TEXTO FORNECIDO:
============================================================
De servidores ativos e inativos da União, estados e municípios, são 10 milhões que recebem cheques mensalmente; aposentados e pensionistas do INSS somam 33,8 milhões e há ainda 13,4 milhões no Bolsa Família. Esta folha de pagamentos, de R$ 941 bilhões no ano passado, representa 15% do PIB.

Especialistas garantem não haver paralelo em qualquer país desenvolvido. Além dos aspectos econômicos e financeiros, há o político. Porque esta enorme massa de dinheiro nas mãos de governantes lhes confere um poder incomensurável. Num país de cultura patrimonialista como o Brasil — em que dinheiro público é usado para atender a interesses privados, de partidos e pessoas —, poder usar a caneta que abre esses cofres é passe livre para tentativas de perpetuação no poder, e a construção de mitos populares. A história atual do Brasil ilustra bem este ponto.
============================================================
TRECHOS DOS REGISTROS:
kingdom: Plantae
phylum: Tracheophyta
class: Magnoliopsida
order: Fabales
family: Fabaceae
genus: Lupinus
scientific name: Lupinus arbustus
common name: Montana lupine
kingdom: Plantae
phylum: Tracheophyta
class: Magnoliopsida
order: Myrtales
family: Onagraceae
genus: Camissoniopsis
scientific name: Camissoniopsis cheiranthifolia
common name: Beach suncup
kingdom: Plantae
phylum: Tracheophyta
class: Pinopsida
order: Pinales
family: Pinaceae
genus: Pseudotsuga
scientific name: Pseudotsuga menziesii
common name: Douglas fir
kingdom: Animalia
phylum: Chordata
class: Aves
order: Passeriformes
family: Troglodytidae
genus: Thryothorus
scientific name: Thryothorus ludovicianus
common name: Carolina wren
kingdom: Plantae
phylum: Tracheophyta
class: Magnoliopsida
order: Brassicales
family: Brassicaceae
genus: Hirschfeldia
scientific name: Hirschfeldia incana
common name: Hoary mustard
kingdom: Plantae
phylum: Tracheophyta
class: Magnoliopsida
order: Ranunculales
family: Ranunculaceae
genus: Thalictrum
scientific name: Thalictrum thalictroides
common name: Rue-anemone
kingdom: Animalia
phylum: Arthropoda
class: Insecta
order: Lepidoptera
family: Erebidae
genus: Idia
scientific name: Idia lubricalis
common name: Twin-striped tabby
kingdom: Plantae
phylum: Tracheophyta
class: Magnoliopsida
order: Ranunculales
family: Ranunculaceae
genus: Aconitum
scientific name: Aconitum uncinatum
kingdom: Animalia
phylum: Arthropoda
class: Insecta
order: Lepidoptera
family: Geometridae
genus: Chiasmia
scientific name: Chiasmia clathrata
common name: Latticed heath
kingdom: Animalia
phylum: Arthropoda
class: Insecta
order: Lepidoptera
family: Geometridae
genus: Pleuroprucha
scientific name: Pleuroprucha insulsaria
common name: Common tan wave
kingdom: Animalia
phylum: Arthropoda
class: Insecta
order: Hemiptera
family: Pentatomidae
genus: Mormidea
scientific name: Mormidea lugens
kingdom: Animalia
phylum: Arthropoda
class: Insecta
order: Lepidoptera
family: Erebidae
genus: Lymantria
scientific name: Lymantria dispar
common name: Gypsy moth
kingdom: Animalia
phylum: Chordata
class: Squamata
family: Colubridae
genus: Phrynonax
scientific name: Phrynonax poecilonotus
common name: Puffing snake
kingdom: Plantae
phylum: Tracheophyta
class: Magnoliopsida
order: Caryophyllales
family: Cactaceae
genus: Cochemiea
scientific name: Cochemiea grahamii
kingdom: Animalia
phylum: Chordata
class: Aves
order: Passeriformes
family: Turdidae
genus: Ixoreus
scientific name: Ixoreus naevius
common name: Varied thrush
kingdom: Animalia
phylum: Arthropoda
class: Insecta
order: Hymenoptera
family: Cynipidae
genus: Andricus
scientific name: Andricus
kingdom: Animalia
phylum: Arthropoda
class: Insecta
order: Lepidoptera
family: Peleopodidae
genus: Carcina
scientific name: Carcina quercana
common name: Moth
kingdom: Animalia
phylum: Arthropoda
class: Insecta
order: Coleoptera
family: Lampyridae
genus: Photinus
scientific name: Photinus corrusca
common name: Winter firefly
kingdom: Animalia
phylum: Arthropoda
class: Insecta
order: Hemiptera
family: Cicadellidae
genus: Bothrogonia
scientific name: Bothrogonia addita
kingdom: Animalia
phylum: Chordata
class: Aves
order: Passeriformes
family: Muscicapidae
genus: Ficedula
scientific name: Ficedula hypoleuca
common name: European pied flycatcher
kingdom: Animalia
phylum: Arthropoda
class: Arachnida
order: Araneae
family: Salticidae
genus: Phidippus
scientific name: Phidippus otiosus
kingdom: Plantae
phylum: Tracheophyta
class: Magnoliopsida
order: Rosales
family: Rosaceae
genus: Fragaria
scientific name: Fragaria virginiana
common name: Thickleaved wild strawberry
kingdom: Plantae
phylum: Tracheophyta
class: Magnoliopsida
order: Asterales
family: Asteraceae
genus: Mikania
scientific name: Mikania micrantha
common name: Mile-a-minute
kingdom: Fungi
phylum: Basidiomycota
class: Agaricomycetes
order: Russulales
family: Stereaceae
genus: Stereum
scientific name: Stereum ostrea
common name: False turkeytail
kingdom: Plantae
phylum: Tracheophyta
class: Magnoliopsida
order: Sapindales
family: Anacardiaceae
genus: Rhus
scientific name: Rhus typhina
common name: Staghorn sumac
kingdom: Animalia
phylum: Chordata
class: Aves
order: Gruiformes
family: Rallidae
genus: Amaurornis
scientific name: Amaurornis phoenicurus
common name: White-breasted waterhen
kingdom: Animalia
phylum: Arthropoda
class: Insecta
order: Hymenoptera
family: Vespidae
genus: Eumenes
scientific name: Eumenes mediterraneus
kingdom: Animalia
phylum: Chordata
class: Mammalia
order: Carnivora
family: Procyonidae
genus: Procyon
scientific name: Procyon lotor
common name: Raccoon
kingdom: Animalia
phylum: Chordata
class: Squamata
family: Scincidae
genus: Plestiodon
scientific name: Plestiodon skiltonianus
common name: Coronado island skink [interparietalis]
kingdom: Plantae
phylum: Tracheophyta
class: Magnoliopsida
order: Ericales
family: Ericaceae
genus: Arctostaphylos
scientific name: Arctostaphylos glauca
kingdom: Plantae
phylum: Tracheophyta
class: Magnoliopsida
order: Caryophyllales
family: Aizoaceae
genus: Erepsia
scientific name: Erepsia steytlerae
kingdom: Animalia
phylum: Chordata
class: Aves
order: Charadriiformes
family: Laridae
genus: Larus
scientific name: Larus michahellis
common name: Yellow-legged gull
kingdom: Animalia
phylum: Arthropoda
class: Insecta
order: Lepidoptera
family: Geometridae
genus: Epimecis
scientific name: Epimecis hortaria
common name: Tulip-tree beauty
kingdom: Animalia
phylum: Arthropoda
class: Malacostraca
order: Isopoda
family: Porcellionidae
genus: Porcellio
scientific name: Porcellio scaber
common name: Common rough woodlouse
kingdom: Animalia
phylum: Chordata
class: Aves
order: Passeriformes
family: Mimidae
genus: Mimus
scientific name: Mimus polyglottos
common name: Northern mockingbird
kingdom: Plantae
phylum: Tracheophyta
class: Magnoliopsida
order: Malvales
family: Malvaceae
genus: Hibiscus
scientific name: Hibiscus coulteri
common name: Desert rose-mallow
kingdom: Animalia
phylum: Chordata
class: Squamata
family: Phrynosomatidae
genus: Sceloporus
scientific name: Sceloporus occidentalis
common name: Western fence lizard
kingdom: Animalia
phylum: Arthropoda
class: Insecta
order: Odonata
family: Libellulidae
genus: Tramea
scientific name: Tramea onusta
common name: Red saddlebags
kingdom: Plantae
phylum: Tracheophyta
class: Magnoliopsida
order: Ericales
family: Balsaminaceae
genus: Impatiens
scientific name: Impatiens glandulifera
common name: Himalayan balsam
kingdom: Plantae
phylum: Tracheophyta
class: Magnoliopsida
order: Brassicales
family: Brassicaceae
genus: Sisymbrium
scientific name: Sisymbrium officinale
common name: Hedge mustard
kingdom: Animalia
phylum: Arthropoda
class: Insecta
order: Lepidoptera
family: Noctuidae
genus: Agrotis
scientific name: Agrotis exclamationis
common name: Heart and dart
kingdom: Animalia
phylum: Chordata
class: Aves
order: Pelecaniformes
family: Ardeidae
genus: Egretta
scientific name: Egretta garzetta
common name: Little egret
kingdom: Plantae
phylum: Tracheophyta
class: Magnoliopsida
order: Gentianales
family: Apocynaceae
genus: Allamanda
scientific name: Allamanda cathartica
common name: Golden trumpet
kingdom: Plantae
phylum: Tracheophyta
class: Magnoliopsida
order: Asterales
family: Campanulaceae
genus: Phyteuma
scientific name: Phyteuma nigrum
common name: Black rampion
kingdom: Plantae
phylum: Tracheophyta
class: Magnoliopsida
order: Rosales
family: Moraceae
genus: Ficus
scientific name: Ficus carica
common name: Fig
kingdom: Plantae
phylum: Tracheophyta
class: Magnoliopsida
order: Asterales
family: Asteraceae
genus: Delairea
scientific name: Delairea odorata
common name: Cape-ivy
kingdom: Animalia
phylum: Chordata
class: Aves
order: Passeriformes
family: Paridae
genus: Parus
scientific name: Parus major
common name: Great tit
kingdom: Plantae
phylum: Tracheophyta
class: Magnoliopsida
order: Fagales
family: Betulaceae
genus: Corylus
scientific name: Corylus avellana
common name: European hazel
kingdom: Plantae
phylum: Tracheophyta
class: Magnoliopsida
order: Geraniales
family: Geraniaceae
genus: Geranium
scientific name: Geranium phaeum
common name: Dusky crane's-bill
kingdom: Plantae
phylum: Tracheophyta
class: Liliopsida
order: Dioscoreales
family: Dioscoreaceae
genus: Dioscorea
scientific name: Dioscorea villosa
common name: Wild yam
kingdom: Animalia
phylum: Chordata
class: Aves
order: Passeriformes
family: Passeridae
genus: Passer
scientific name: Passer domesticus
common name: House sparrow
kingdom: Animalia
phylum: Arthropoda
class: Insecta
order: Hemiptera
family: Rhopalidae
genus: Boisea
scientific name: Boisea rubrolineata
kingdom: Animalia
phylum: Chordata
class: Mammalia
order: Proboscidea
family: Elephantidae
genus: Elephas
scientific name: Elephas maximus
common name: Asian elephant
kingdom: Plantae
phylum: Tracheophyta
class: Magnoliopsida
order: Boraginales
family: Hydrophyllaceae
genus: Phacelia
============================================================
DETALHES DO PROBLEMA:
Edite o trecho do texto sobre a folha de pagamentos pública que começa nas palavras "De servidores ativos" e termina em "15% do PIB.", substituindo "mensalmente" por "todo mês".

PROBLEMA RESOLVIDO:
De servidores ativos e inativos da União, estados e municípios, são 10 milhões que recebem cheques todo mês; aposentados e pensionistas do INSS somam 33,8 milhões e há ainda 13,4 milhões no Bolsa Família. Esta folha de pagamentos, de R$ 941 bilhões no ano passado, representa 15% do PIB.